» Prompt: Give back each line of the data exactly as it reads, minus the pictures.

» Information provided:
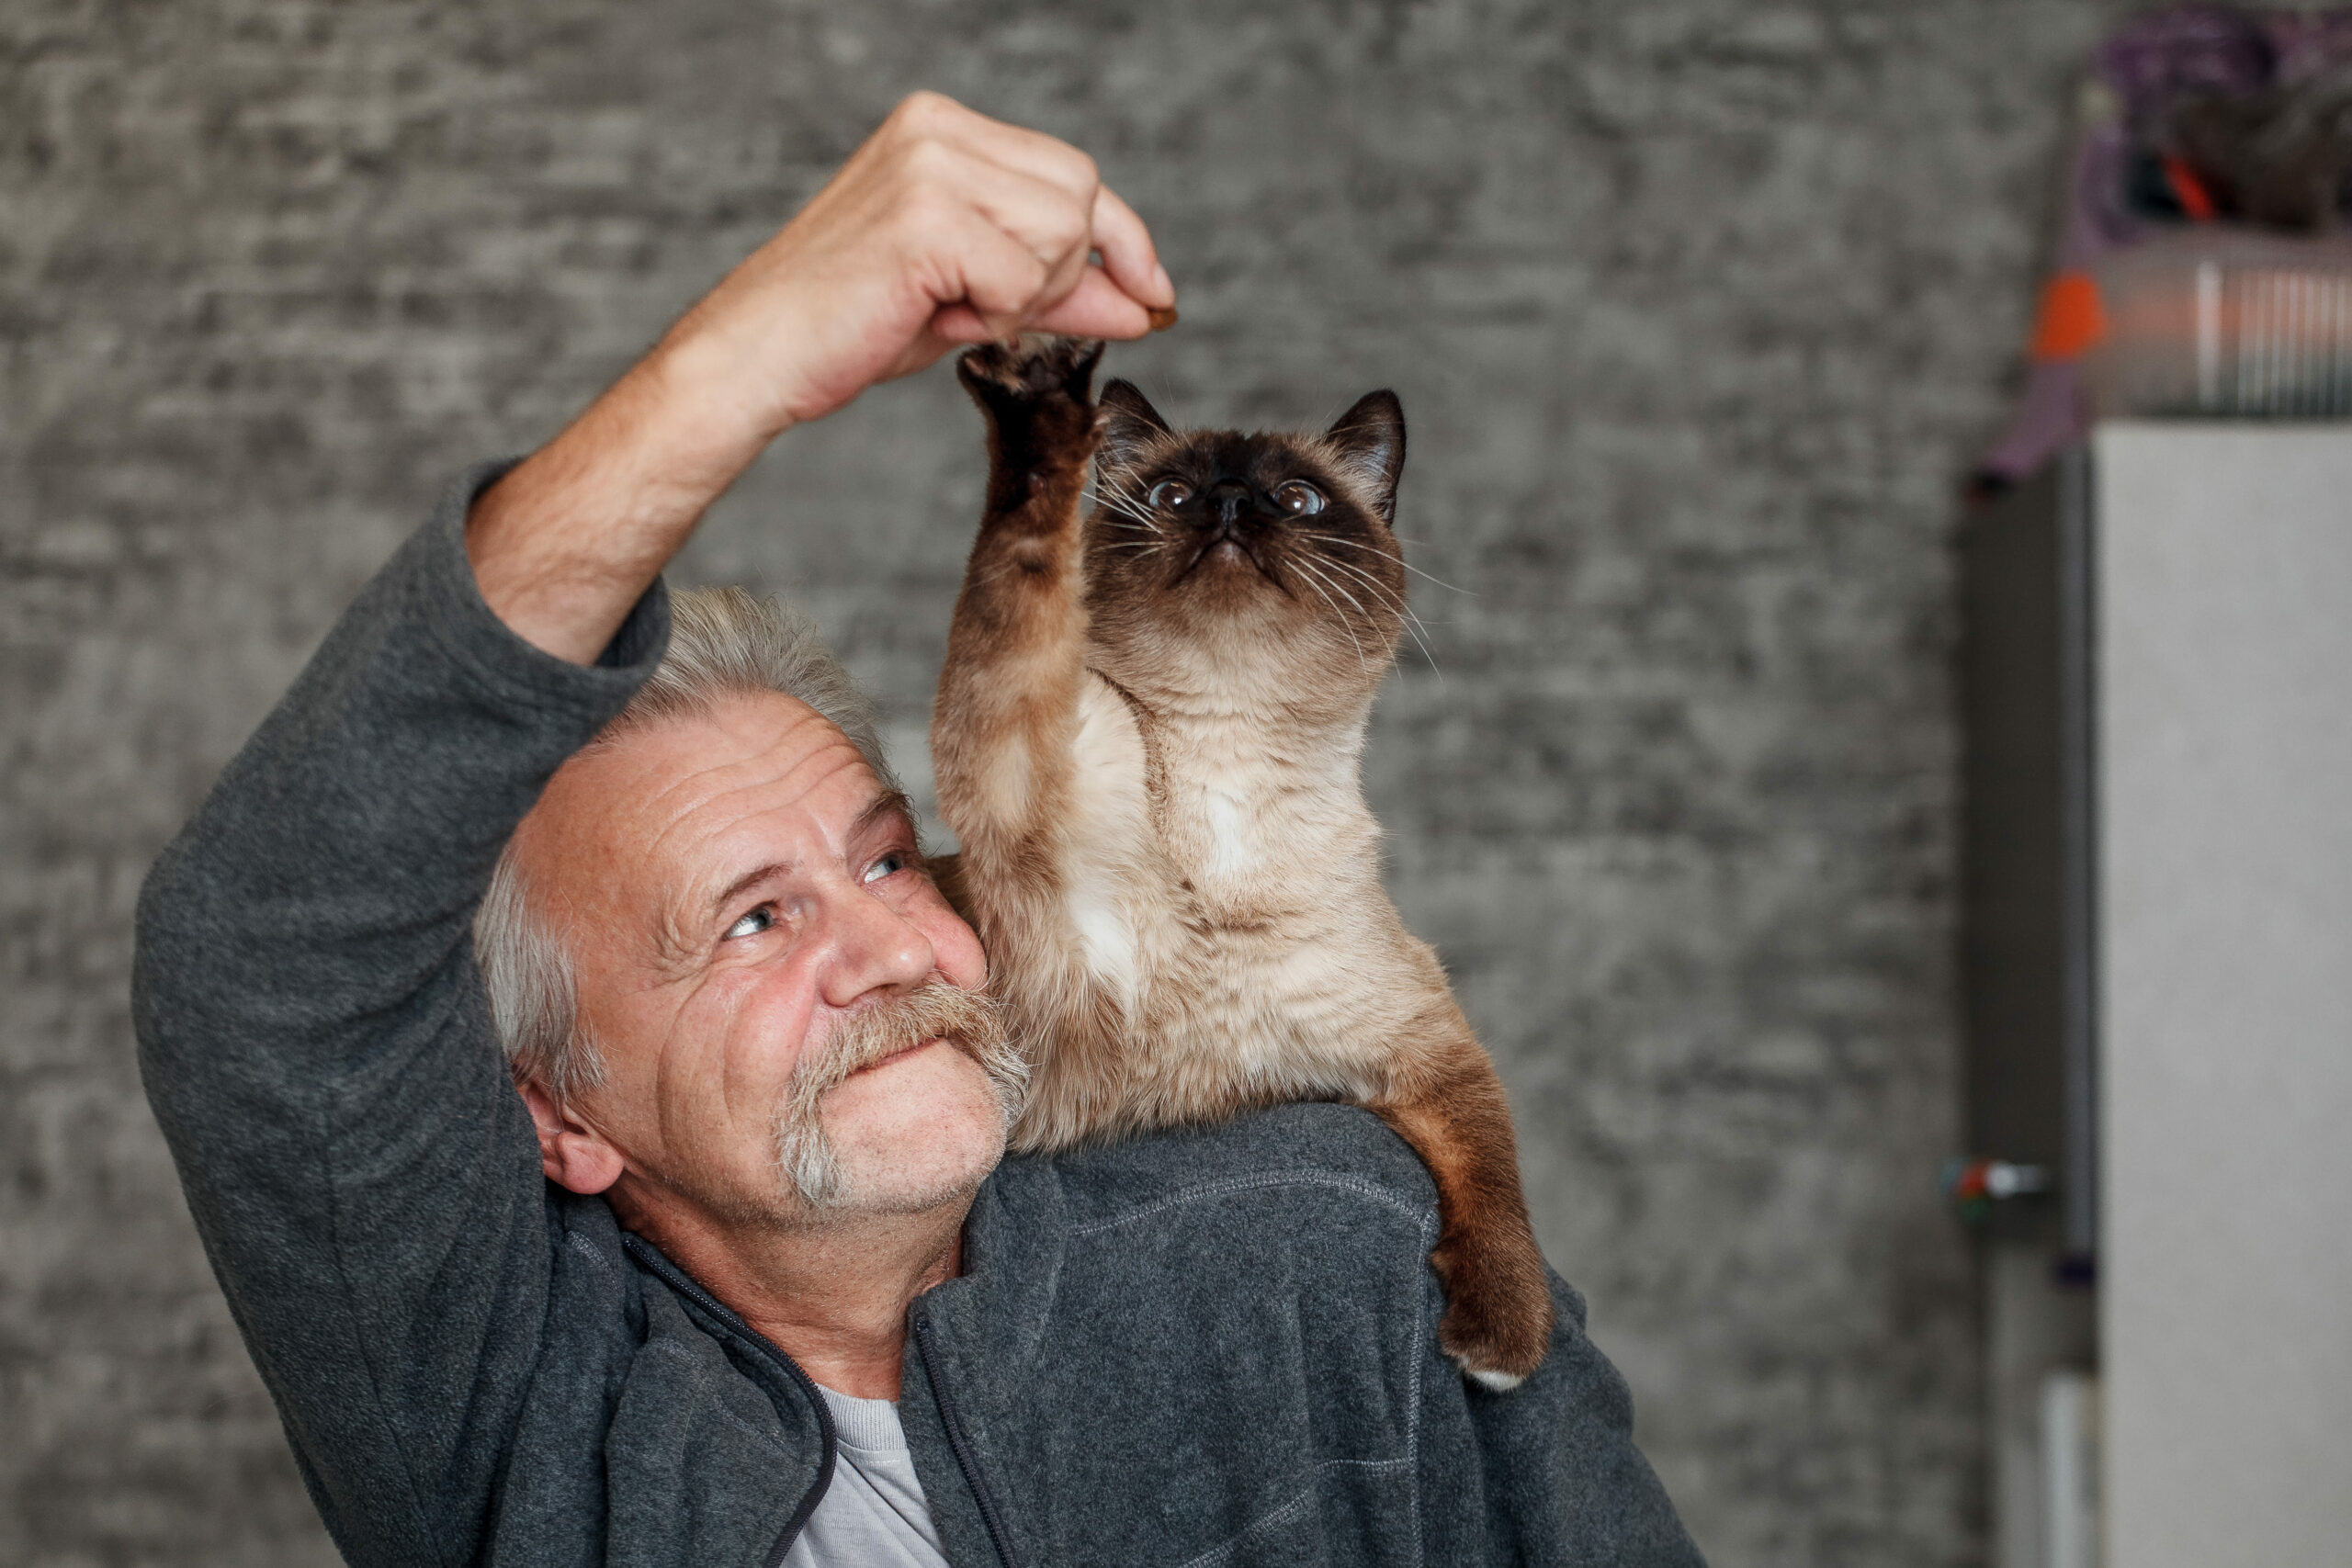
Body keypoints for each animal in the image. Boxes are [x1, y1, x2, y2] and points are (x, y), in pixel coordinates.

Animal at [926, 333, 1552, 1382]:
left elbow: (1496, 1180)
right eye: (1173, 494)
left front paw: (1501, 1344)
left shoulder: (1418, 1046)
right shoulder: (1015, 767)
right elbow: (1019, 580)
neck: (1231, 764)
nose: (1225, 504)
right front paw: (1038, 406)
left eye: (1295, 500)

» Task answer:
Body keypoints for each animal in the image. Boxes are [x1, y1, x2, y2] and points are (x, y), in pixel coordinates.

Animal at [926, 333, 1552, 1382]:
left elbow: (1496, 1180)
right eye: (1173, 494)
left front paw: (1501, 1344)
left shoulder: (1418, 1046)
right shoulder: (1015, 767)
right elbow: (1019, 580)
neck: (1231, 764)
nose: (1225, 504)
right front paw: (1038, 406)
left eye: (1295, 500)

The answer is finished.